The IRS watchdog reported this week that the agency is unlikely to eliminate a huge backlog of tax returns this year, again leaving many U.S. taxpayers waiting for their returns and their tax refunds to be processed.

“The delays in processing backlogged tax returns continue to burden taxpayers,” the report released Thursday from the Treasury Inspector General for the Tax Administration (TIGTA) said. “Our assessment of the remaining inventory and increased production levels indicates that the IRS will not meet all of its goals by the end of 2022 and will continue to have a backlog into the 2023 filing season.”

The audit found that, as of the week ending Oct. 28, 2022, 9.6 million tax returns were awaiting processing or other resolution compared with 10.8 million returns a year ago.

This comes even after the IRS reportedly began to process between 900,000 to 1.1 million total individual and business returns per week in November, the National Taxpayer Advocate reported, in an effort to meet its goal of reducing the backlog altogether.

“Millions of taxpayers continued to endure unreasonably long refund delays, as the IRS administered another filing season while simultaneously trying to catch up on its backlog of work carried over from the previous year.”

Getting the IRS back on track

The IRS has struggled to reduce its backlog of work for the third straight year, a separate report released this month from the Government Accountability Office cited, but the agency has made some progress.

During the past year, the IRS has taken an “all-hands-on-deck” approach to returning its inventory backlog to “healthy levels,” according to the TIGTA report. Those measures included hiring new employees, reassigning existing employees to assist with submission processing and accounts management, and utilizing outside consultants to identify digital solutions to address its paper jam.

The improvements have been notable. In June 2022, the IRS faced a record 20.5 million individual and business tax returns that still needed processing, the TIGTA found, and that figure declined by nearly half to 10.5 million by the end of October.

Production levels also showed signs of improvement. For instance, the number of tax returns processed per month rose by over 2.1 million when comparing June with October.

Planning the process for the upcoming 2023 tax filing season is a daunting task, with all the backlog and the IRS team working tirelessly over the past few months to prepare, but they are far from reaching their objective.


Roughly 6.2 million paper returns were waiting to be processed as of the week ending Oct. 28, according to TIGTA. That’s down from 7.4 million a year earlier, but well beyond the 601,000 unprocessed returns the IRS considers to be a healthy goal.

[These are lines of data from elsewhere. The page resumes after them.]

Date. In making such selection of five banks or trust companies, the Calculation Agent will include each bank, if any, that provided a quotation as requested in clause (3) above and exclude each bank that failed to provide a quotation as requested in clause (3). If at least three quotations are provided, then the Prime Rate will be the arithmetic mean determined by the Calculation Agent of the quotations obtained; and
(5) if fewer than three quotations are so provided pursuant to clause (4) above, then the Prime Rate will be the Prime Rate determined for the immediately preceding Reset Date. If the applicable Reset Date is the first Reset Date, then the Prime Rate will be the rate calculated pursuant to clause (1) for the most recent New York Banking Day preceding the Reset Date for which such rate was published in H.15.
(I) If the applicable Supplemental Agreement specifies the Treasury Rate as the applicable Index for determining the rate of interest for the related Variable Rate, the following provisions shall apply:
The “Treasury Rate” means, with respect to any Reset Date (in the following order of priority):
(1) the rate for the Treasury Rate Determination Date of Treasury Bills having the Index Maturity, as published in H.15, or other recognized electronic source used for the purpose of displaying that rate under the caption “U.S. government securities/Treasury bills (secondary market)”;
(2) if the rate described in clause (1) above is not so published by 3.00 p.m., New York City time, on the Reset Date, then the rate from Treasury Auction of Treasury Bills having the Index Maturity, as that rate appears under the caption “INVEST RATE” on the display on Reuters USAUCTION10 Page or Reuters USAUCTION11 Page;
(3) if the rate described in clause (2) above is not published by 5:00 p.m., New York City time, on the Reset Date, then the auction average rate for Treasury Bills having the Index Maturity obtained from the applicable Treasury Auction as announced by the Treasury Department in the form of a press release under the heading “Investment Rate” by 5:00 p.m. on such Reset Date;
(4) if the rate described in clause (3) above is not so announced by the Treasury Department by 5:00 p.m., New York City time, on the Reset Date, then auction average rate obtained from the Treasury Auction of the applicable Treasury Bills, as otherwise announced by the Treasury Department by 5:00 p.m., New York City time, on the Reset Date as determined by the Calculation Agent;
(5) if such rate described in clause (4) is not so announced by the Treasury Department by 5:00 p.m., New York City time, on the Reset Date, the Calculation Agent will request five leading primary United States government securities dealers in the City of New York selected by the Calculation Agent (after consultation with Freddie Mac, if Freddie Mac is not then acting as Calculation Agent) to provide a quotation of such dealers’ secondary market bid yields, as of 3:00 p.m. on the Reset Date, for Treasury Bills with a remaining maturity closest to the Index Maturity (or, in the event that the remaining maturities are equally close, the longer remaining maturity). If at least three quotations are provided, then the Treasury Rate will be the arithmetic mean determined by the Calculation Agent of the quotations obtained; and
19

At the same time, the number of tax returns held up in error resolution was 395,000, up from 407,400 in 2021 and far more than the 48,000 that’s considered a healthy goal, according to the IRS.

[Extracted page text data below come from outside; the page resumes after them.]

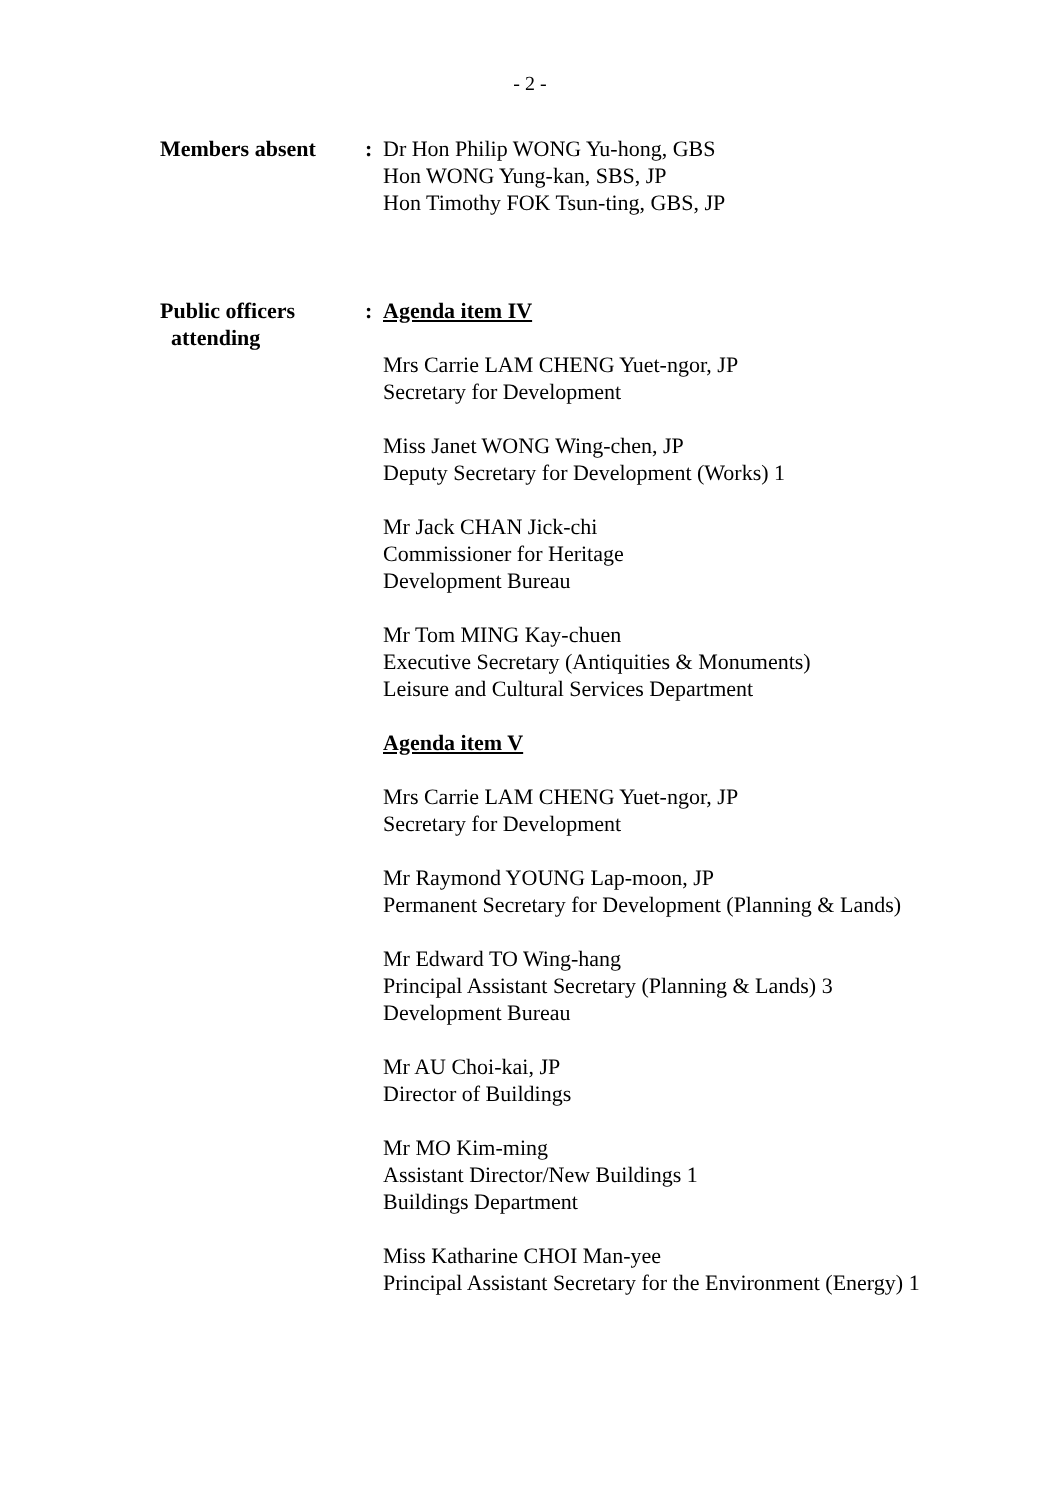- 2 -
Members absent : Dr Hon Philip WONG Yu-hong, GBS
Hon WONG Yung-kan, SBS, JP
Hon Timothy FOK Tsun-ting, GBS, JP
Public officers
attending
: Agenda item IV
Mrs Carrie LAM CHENG Yuet-ngor, JP
Secretary for Development
Miss Janet WONG Wing-chen, JP
Deputy Secretary for Development (Works) 1
Mr Jack CHAN Jick-chi
Commissioner for Heritage
Development Bureau
Mr Tom MING Kay-chuen
Executive Secretary (Antiquities & Monuments)
Leisure and Cultural Services Department
Agenda item V
Mrs Carrie LAM CHENG Yuet-ngor, JP
Secretary for Development
Mr Raymond YOUNG Lap-moon, JP
Permanent Secretary for Development (Planning & Lands)
Mr Edward TO Wing-hang
Principal Assistant Secretary (Planning & Lands) 3
Development Bureau
Mr AU Choi-kai, JP
Director of Buildings
Mr MO Kim-ming
Assistant Director/New Buildings 1
Buildings Department
Miss Katharine CHOI Man-yee
Principal Assistant Secretary for the Environment (Energy) 1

“The IRS is getting closer to meeting its objectives, but unfortunately, millions of individual and business returns still await processing, millions more have been pulled out due to errors or discrepancies that must be addressed, and millions of amended returns and correspondence are still awaiting processing.”

As shown in Figure 6, the Taxpayer Relations inventory of 2.7 million and the Miscellaneous inventory of 506,000 remain well above January 4, 2020, pre-pandemic levels of 1 million and 169,000, respectively. In addition, the IRS is receiving almost as many new cases into its Miscellaneous Accounts Management inventory as it is processing weekly, resulting in an estimated completion in early 2029.

Tax refunds are a lifeline

According to Collins, processing the backlog is essential for many taxpayer families who may be owed a refund, noting that a significant majority of taxpayers receive refunds and count on the funds to make ends meet.

The average refund for the 2022 filing season was $3,176 as of Oct. 28, the IRS reported, up nearly 14% from $2,791 in 2021.

“Tax refunds are a lifeline for some taxpayers and important for almost all,” Collins said in the blog. “Some taxpayers will use refunds to care for their families or just to meet basic living expenses. Others will use refunds to pay employees or keep their businesses operating. To state the obvious, the 2022 filing season was another frustrating one for taxpayers, tax professionals, and the IRS.”

Despite the challenging year, more than 164 million individual tax returns were filed — 92% filed electronically — as of the end of October. According to the IRS, some 109 million refunds have been issued, totaling nearly $345 billion.

“For some, this filing season may have felt like Groundhog Day,” Collins said in a statement. “We will soon find out whether the upcoming filing season adds a similar chapter to this series or whether the IRS can work through its backlog, process tax returns, and correspondence quickly, and can answer its phone calls at a level that substantially improves the taxpayer experience in the next filing season.”